Armenian Church commemorates Sts. Peprone, Mariane and Shushan
The Armenian Apostolic Church honors on Tuesday, September 24, the memory of Sts. Peprone, Mariane and Shushan, daughter of Vartan the Great, Qahana.am reports.
St. Peprone was from the town Nisibis and since childhood she had entered the church vowing to renounce from secular life and devote herself to the Church. As St. Hripsime, she was also subjected to persecutions by the Roman Emperor Diokletianos. When the Emperor’s servants reached the town Nisibis in 305 A. D., the nuns living in the monastery were forced to leave the town, while Peprone, who was ill, stayed in the monastery with her teacher Vren and Sister Toumayis. Heathen judge Seghinos tried to persuade the pretty nun to renounce from Christianity and promised to marry her with his noble nephew Lusimakos. In response Peprone said that she had already become the bride of Christ vowing to remain a virgin and not to marry. Seghinos, becoming annoyed, ordered to cut off first her hands and feet and than her head. Lusimakos, witnessing her death, became faithful and ordered to bury her with proper honors, and Seghinos, witnessing the nun’s indescribable torments, went mad and committed suicide.
St. Mariane was from Antioch in Pisidia. She was the only daughter of the town’s heathen priest and, losing her mother in childhood, she was brought up a Christian nurse. When she had already grown up, her father wished to make her a heathen priest. The young woman refused to renounce Christ and to serve the idols. Her father turned her off his house and she wnet to her nurse. But soon she was imprisoned and beheaded.

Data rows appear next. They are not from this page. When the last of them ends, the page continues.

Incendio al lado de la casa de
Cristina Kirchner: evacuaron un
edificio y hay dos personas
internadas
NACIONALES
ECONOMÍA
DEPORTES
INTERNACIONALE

St. Shushan was Captain Vardan Mamikonian’s elder daughter. Her real name is Vardenie, but in the Armenian history and hagiography she is known by the name Shoushan. She was married to Vazgen, son of the Georgian consul Asousha. Although they had three sons and one daughter, her husband converted to Persian faith and married the mother-in-low of the Persian knight Peroz. Shushan began to live in a small house near the church and prays all the time, always rejecting her husband’s suggestions to give up her faith and ignoring his threats. Shushan was persecuted for 7 years, but remained unshaken in her faith. She was martyred in 470 A. D. According to historian Ukhtanes she was buried in Yourtav.